Koordineli ligandların reaksiyonları. Bu reaksiyon grubu, bir metal iyonu tarafından koordine edilen ligandların modifikasyon süreçlerini içerir. Örneğin, serbest diketonlar gibi diketonat kompleksleri nitratlanabilir, açillenebilir veya halojenlenebilir. Koordineli ligandların reaksiyonlarının en ilginç ve olağandışı örneği şablon sentezi– bir ligandın bir metal iyonu üzerinde “birleştirilmesi” için benzersiz bir yöntem. Bakır(II) iyonlarının varlığında meydana gelen ftalik asit nitrilden ftalosiyaninlerin sentezi ve nikel(II) iyonlarının varlığında meydana gelen 2-aminobenzaldehitten makrosiklik Schiff bazının sentezi buna bir örnektir:

Metalin yokluğunda süreç farklı bir yol izler ve istenen ürün, reaksiyon karışımında yalnızca küçük bir miktarda bulunur. Metal iyonu kalıp sentezinde bir matris (“şablon”) olarak hareket ederek birbiriyle dengede olan ürünlerden birini stabilize eder ve dengeyi kendi oluşumuna doğru kaydırır. Örneğin, X + Y ¾® reaksiyonunda, daha düşük enerjiye sahip olan B'nin baskın olduğu A ve B ürünlerinin bir karışımı oluşur. Bir metal iyonunun varlığında, A maddesi, M ile bir kompleks formundaki reaksiyon ürünlerinde baskındır (Şekil 1.40. Bir metal iyonunun yokluğunda (solda) ve X ve Y'nin etkileşiminin enerji diyagramı) varlığı (b)).

Sorular ve görevler

1. Aşağıdaki bileşiklerden hangisi perovskit yapıya sahiptir? BaTiO 3, LiNbO 3, LaCrO 3, FeTiO 3, Na 2 WO 4, CuLa 2 O 4, La 2 MgRuO 6. İyonik yarıçap tablosu Ek'te verilmiştir. Karmaşık oksit fazlarında B pozisyonlarının iki farklı metalin katyonlarını içerebileceğini unutmayın.

2. TCP'yi kullanarak aşağıdaki spinellerin düz mü yoksa ters mi olacağını belirleyin: ZnFe 2 O 4, CoFe 2 O 4, Co 3 O 4, Mn 3 O 4, CuRh 2 O 4.

3. Tiyosiyanat iyonu SCN - iki donör merkezi vardır - sert ve yumuşak. Kalsiyum ve bakır(I)'ın tiyosiyanat komplekslerinin nasıl bir yapıya sahip olacağını tahmin edin. Bakır(II) tiyosiyanat elde etmek neden mümkün değil?

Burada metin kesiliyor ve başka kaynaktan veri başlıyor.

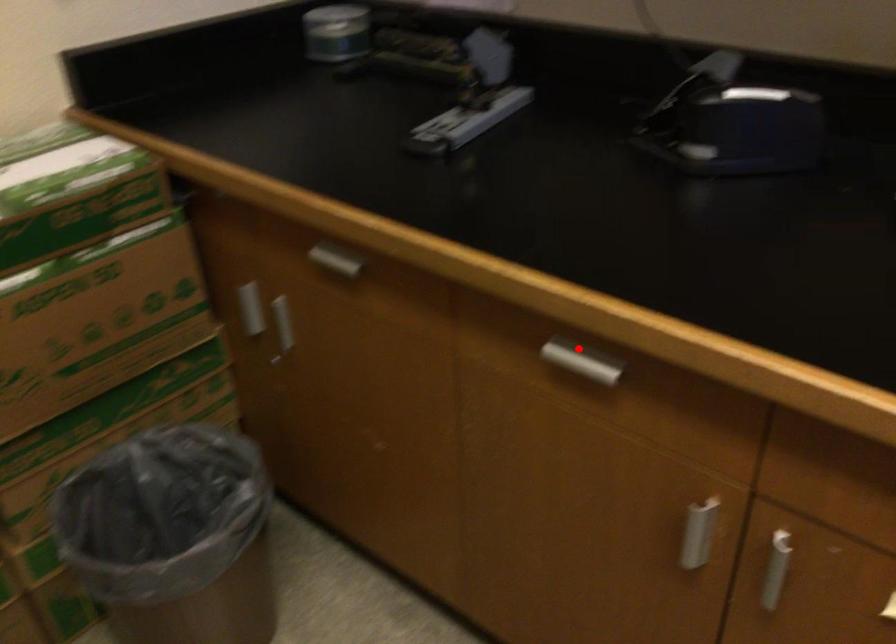
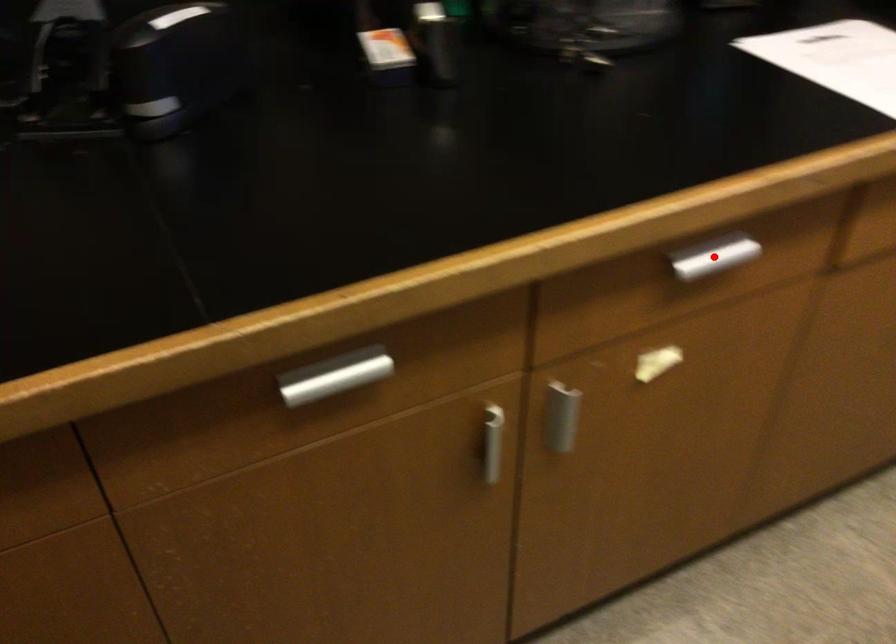
I am providing you with two images of the same scene from different viewpoints. A red point is marked on the first image and another point is marked on the second image. Is the marked point in image1 the same physical position as the marked point in image2?

No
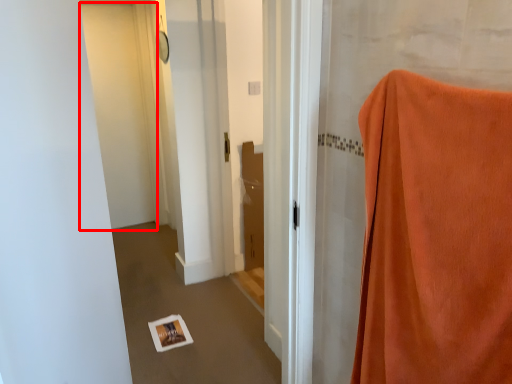
Question: Where is door (annotated by the red box) located in relation to curtain in the image?

Choices:
 (A) right
 (B) left

Answer: (B)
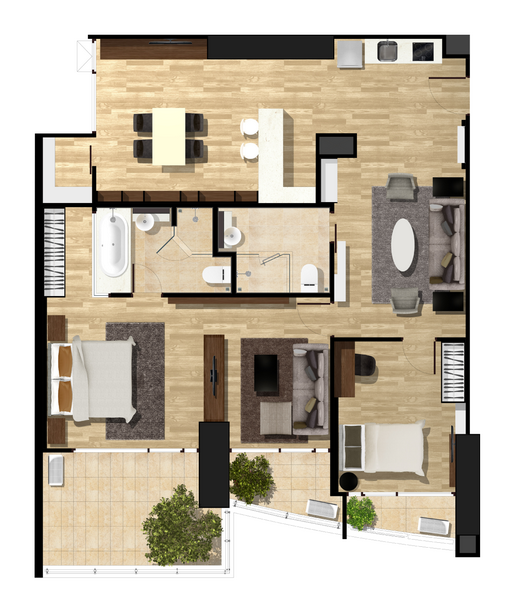
Locate an element on the screen. toilet is located at coordinates (213, 281).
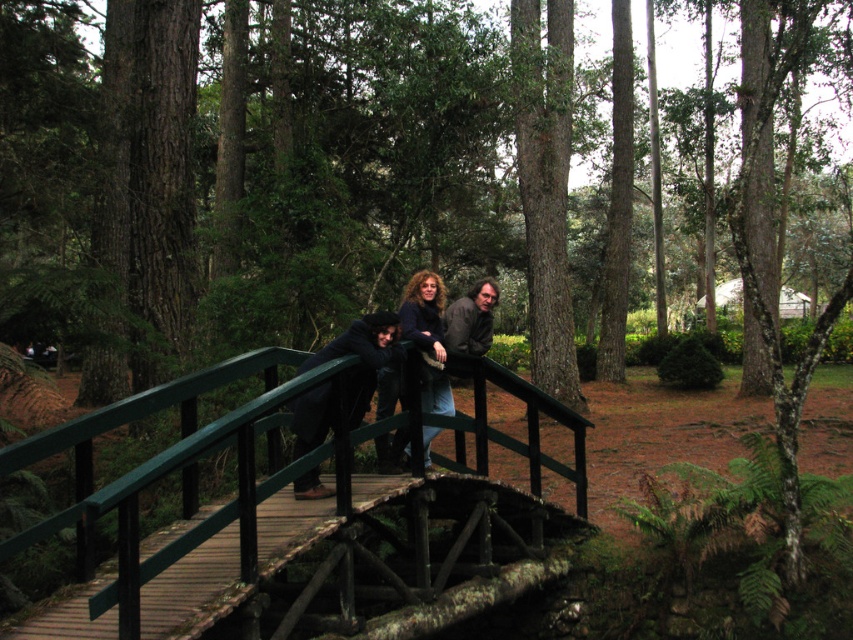
Which is more to the right, green wooden bridge at center or matte black jacket at center?

From the viewer's perspective, matte black jacket at center appears more on the right side.

Does green wooden bridge at center appear over matte black jacket at center?

No, green wooden bridge at center is not above matte black jacket at center.

Describe the element at coordinates (306, 518) in the screenshot. The width and height of the screenshot is (853, 640). I see `green wooden bridge at center` at that location.

You are a GUI agent. You are given a task and a screenshot of the screen. Output one action in this format:
    pyautogui.click(x=<x>, y=<y>)
    Task: Click on the green wooden bridge at center
    
    Given the screenshot: What is the action you would take?
    pyautogui.click(x=306, y=518)

Is dark blue jacket at center above dark blue sweater at center?

Correct, dark blue jacket at center is located above dark blue sweater at center.

Is point (361, 410) farther from viewer compared to point (433, 349)?

No.

At what (x,y) coordinates should I click in order to perform the action: click on dark blue jacket at center. Please return your answer as a coordinate pair (x, y). Looking at the image, I should click on (361, 358).

Who is shorter, matte black jacket at center or dark blue sweater at center?

With less height is matte black jacket at center.

Locate an element on the screen. This screenshot has width=853, height=640. matte black jacket at center is located at coordinates (444, 330).

Who is more forward, (425, 298) or (422, 276)?

Positioned in front is point (425, 298).

Where is `matte black jacket at center`? matte black jacket at center is located at coordinates (444, 330).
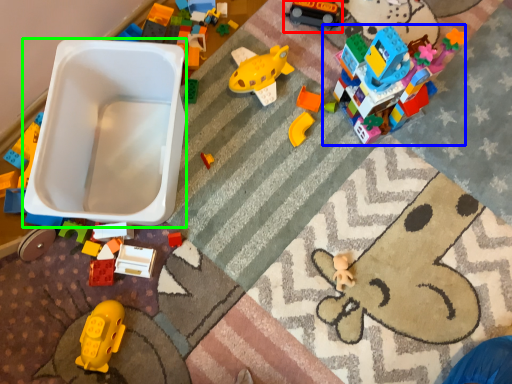
Question: Which object is positioned closest to toy (highlighted by a red box)? Select from toy (highlighted by a blue box) and toy car (highlighted by a green box).

Choices:
 (A) toy
 (B) toy car

Answer: (A)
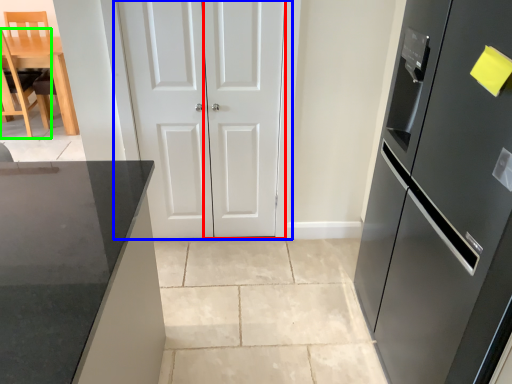
Question: Based on their relative distances, which object is farther from door (highlighted by a red box)? Choose from door (highlighted by a blue box) and chair (highlighted by a green box).

Choices:
 (A) door
 (B) chair

Answer: (B)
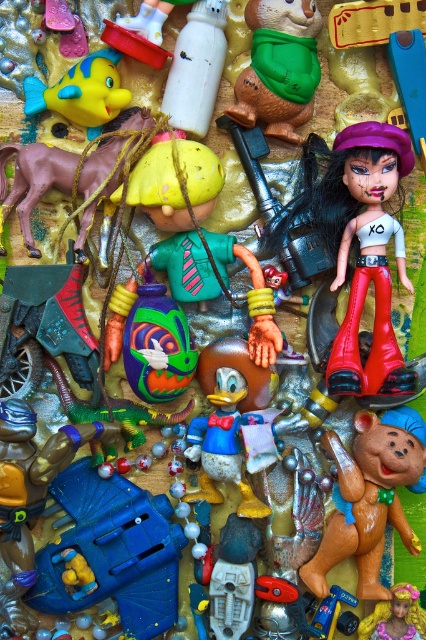
Question: Which object appears farthest from the camera in this image?

Choices:
 (A) matte plastic horse at left
 (B) matte brown teddy bear at center
 (C) rubber yellow fish at upper left
 (D) blonde hair doll at center

Answer: (A)

Question: Which of the following is the closest to the observer?

Choices:
 (A) (363, 378)
 (B) (365, 528)

Answer: (B)

Question: Can you confirm if matte plastic horse at left is positioned to the left of blonde hair doll at center?

Choices:
 (A) no
 (B) yes

Answer: (B)

Question: Where is matte brown teddy bear at center located in relation to matte plastic horse at left in the image?

Choices:
 (A) below
 (B) above

Answer: (A)

Question: Is green rubber bear at center to the left of blonde hair doll at center from the viewer's perspective?

Choices:
 (A) no
 (B) yes

Answer: (B)

Question: Which point is farther to the camera?

Choices:
 (A) (34, 156)
 (B) (388, 604)

Answer: (A)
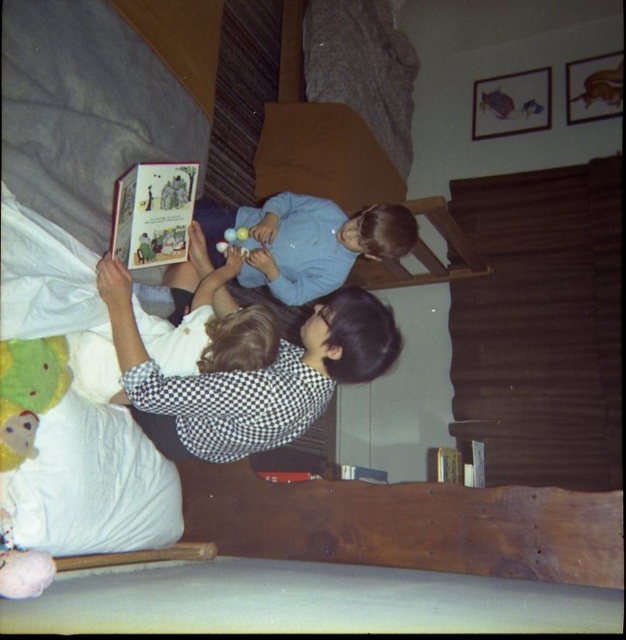
Can you confirm if hardcover book at center is positioned to the left of green plush mouse at lower left?

No, hardcover book at center is not to the left of green plush mouse at lower left.

Measure the distance from hardcover book at center to green plush mouse at lower left.

hardcover book at center is 17.95 inches away from green plush mouse at lower left.

Is point (180, 243) positioned behind point (23, 433)?

That is True.

Where is `hardcover book at center`? This screenshot has width=626, height=640. hardcover book at center is located at coordinates (153, 212).

Is point (367, 257) closer to viewer compared to point (141, 220)?

No, it is behind (141, 220).

Between light blue fabric at center and hardcover book at center, which one is positioned higher?

Positioned higher is hardcover book at center.

Locate an element on the screen. The image size is (626, 640). light blue fabric at center is located at coordinates (305, 241).

Does point (334, 314) come farther from viewer compared to point (163, 248)?

That is False.

Does checkered fabric shirt at center have a lesser width compared to hardcover book at center?

Incorrect, checkered fabric shirt at center's width is not less than hardcover book at center's.

Does point (150, 397) come in front of point (178, 179)?

Yes.

Image resolution: width=626 pixels, height=640 pixels. Find the location of `checkered fabric shirt at center`. checkered fabric shirt at center is located at coordinates (254, 372).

4. Cr2+ su iyonunun spektrumu (temel durum terimi 5 D) iki banda sahiptir (Şekil 1.41. Cr2+ su iyonunun spektrumu), ancak en yakın uyarılmış durumların terimleri arasında bir tane yoktur. aynı çokluk. Bunu ne açıklıyor? Bu iyonun rengi nedir?

5. Aşağıdaki Δο değerlerini kullanarak aşağıdaki kompleksler için ESC'yi kJ/mol cinsinden hesaplayın:

(a) 2–, Δο = 15000 cm–1,

(b) 2+, Δο = 13000 cm–1,

(c) 2–, Δο (4– için)= 21000 cm–1,

Eşleşme enerjisini 19000 cm –1, 1 kJ/mol = 83 cm –1 olarak alın. Manyetik momentlerini (spin bileşeni) hesaplayın.

6. TCP kullanarak, CN – iyonunun neden heksaaquanickel(III) iyonu ile reaksiyona girerek hekzasiyanoferrat(II) oluşturduğunu ve heksaaquanickel(II) iyonu ile tetrasiyanonikelat(II) oluşturduğunu açıklayın.

7. Aşağıda bakır(II) su kompleksindeki suyun amonyakla sıralı değişimi için reaksiyon sabitleri verilmiştir: K 1 = 2'10 4 , K 2 = 4'10 3 , K 3 = 1'10 3 , K 4 = 2'10 2 , K5 = 3'10 –1, K6<< 1. Чем объясняется трудность вхождения пятой и шестой молекул аммиака в координационную сферу меди?

8. 3 boyutlu bir sıra boyunca hareket ederken katyonların sertliği nasıl değişir? Bu, komplekslerin kararlılık sabitlerindeki değişim sırası ile tutarlı mıdır (Irving-Williams serisi, Şekil 1.34).

9. Hekzakuatik demir (III) iyonunun neden renksiz olduğunu ve demir (III) tuzlarının çözeltilerinin neden renkli olduğunu açıklayın.

10. Çözeltiye tiyosiyanat iyonunun eklenmesinin reaksiyon hızında bir değişikliğe yol açtığı ve hızın pratik olarak reaksiyon hızından bağımsız olduğu biliniyorsa, 3– + 3– = 4– + 2– reaksiyonu için bir mekanizma önerin. amonyak varlığı. Bu gerçekler için bir açıklama sunun.